Max profit is unbounded; max loss equals the premium paid times 100. Breakeven is strike plus premium.

OSBC long call payoff curve

Modeled P&L at expiration across a range of underlying prices for the long call on OSBC. Each row is one sampled price point from the computed payoff curve; the full curve uses 200 price points internally before being summarized into 10 rows here.

When traders use long call on OSBC

Long calls on OSBC express a bullish thesis with defined risk; traders use them ahead of OSBC catalysts (earnings, product launches, macro events) when the expected upside justifies the premium and theta decay.

OSBC thesis for this long call

The market-implied 1-standard-deviation range for OSBC extends from approximately $19.43 on the downside to $21.41 on the upside. A OSBC long call expresses a directional view that the underlying closes above the strike plus premium at expiration, ideally with implied volatility holding or expanding to preserve extrinsic value through the hold period. Current OSBC IV rank near 0.31% sits in the lower third of its 1-year distribution, where IV often re-expands toward the mean; this favors premium-buying structures and disadvantages premium-selling structures on OSBC at 16.90%. As a Financial Services name, OSBC options can move on sector-level news flow (peer earnings, regulatory updates, industry-specific macro data) in addition to OSBC-specific events.

OSBC long call positions are structurally bullish; the modeled P&L assumes European-style exercise at expiration and ignores early assignment, transaction costs, dividends paid before expiry on the stock leg (when present), and the bid-ask spread on the listed chain.

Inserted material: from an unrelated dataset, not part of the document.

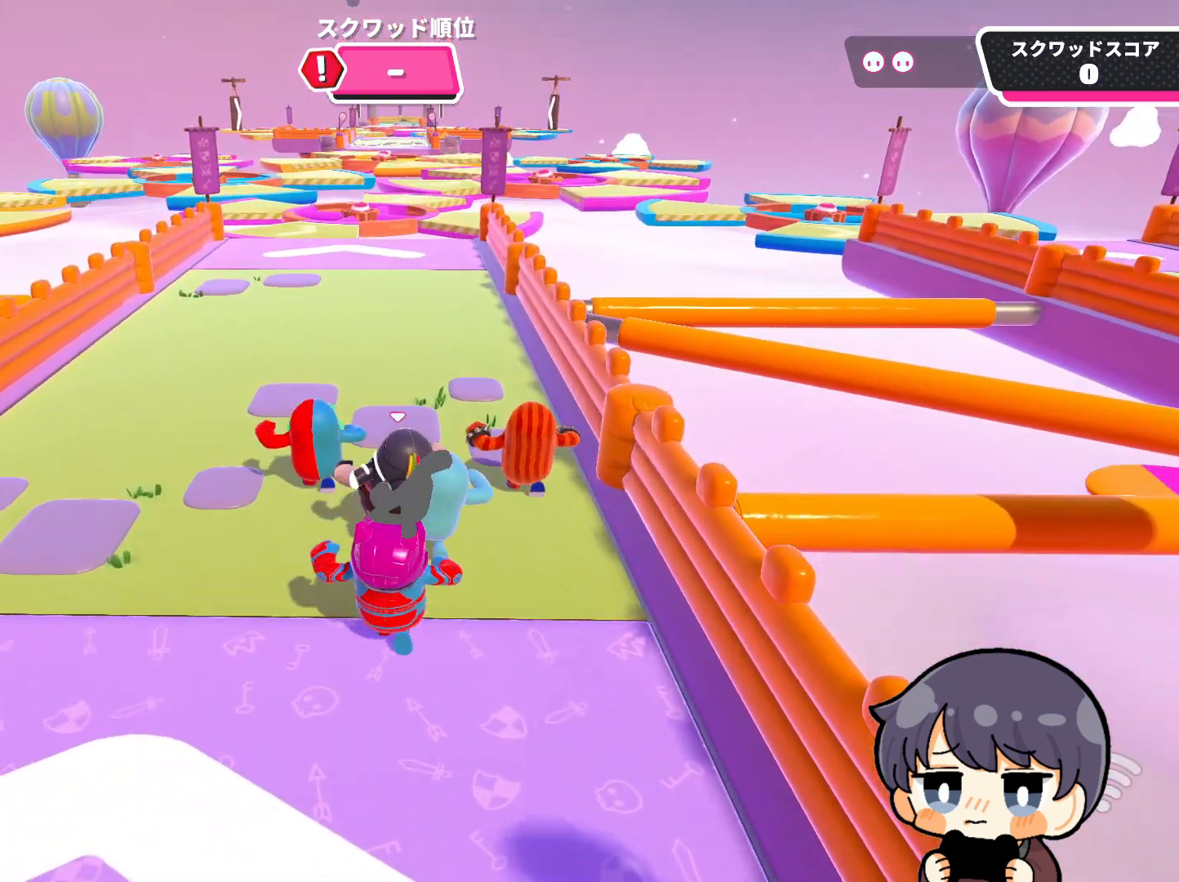
{"buttons": [], "left_stick": "up", "right_stick": "center", "events": []}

OSBC positions also carry Financial Services sector concentration risk; news flow inside the sector (peer earnings, regulatory shifts, supply-chain headlines) can move OSBC alongside the broader basket even when OSBC-specific fundamentals are unchanged. Long-premium structures like a long call on OSBC are particularly exposed to IV-crush risk through scheduled events (earnings, FDA decisions, central-bank meetings) where IV typically contracts post-event regardless of the directional outcome. Always rebuild the position from current OSBC chain quotes before placing a trade.

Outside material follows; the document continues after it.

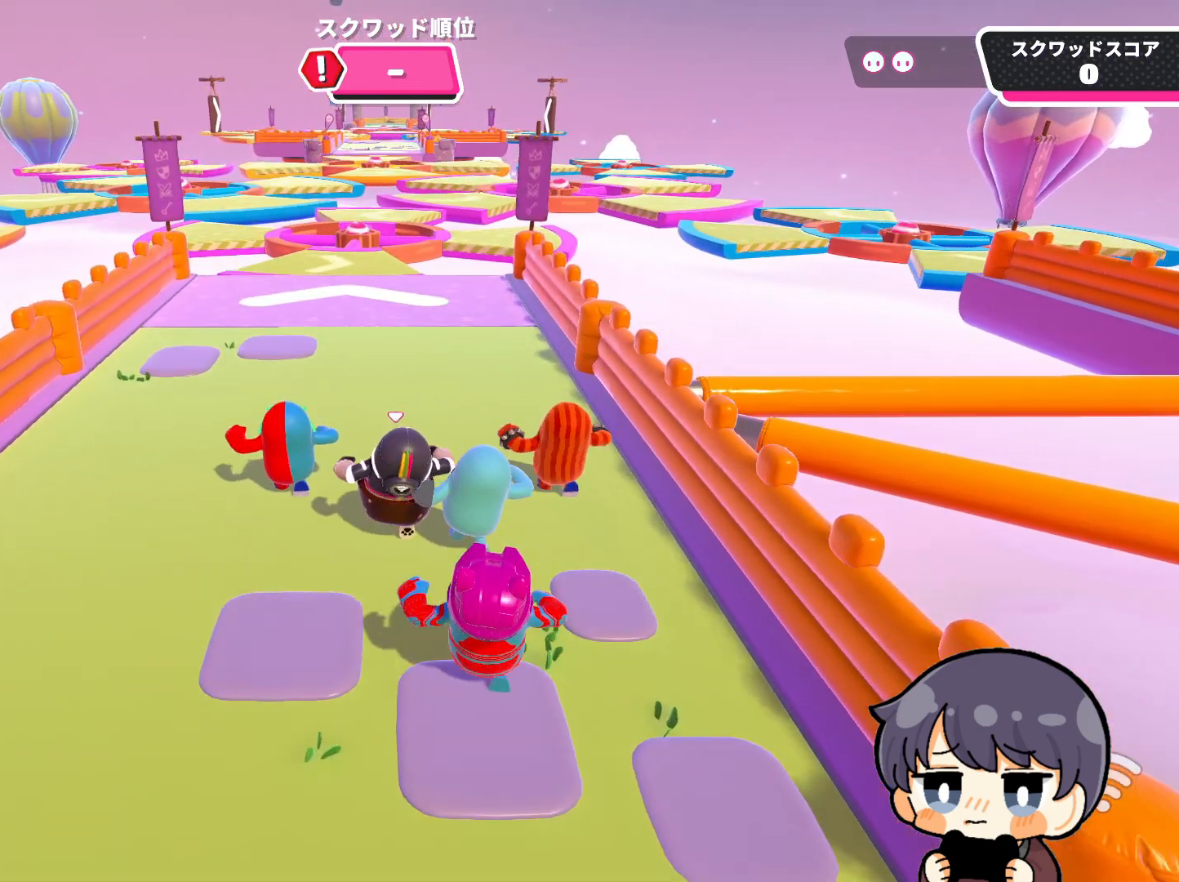
{"buttons": [], "left_stick": "up", "right_stick": "center", "events": [[267, "right_stick", "center"]]}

Frequently asked questions

What is a long call on OSBC?
A long call on OSBC is the long call strategy applied to OSBC (stock). The strategy is structurally bullish: A long call buys upside exposure with a fixed maximum loss equal to the premium paid; profit accrues if the underlying closes above the strike plus premium at expiration. With OSBC stock trading near $20.42, the strikes shown on this page are snapped to the nearest listed OSBC chain strike and the premiums come straight from the end-of-day bid/ask midpoint.
How are OSBC long call max profit and max loss calculated?
Max profit is unbounded; max loss equals the premium paid times 100. Breakeven is strike plus premium. For the OSBC long call priced from the end-of-day chain at a 30-day expiry (ATM IV 16.90%), the computed maximum profit is unbounded per contract and the computed maximum loss is unbounded per contract. Live intraday quotes will differ as the chain moves through the trading session.
What is the breakeven for a OSBC long call?
The breakeven for the OSBC long call priced on this page is no defined breakeven on the modeled curve at expiration, derived from end-of-day chain premiums. Breakeven is the underlying price at which the strategy's P&L crosses zero ignoring transaction costs and assignment risk. The current OSBC market-implied 1-standard-deviation expected move is approximately 4.85%; if the move sits well outside the breakeven distance, the structure's risk-reward becomes correspondingly tighter.
When should you consider a long call on OSBC?
Long calls on OSBC express a bullish thesis with defined risk; traders use them ahead of OSBC catalysts (earnings, product launches, macro events) when the expected upside justifies the premium and theta decay.
How does current OSBC implied volatility affect this long call?
OSBC ATM IV is at 16.90% with IV rank near 0.31%, which is on the low end of its 1-year range. Premium-buying structures (long call, long put, debit spreads) are relatively cheap in this regime; premium-selling structures collect less credit per unit risk.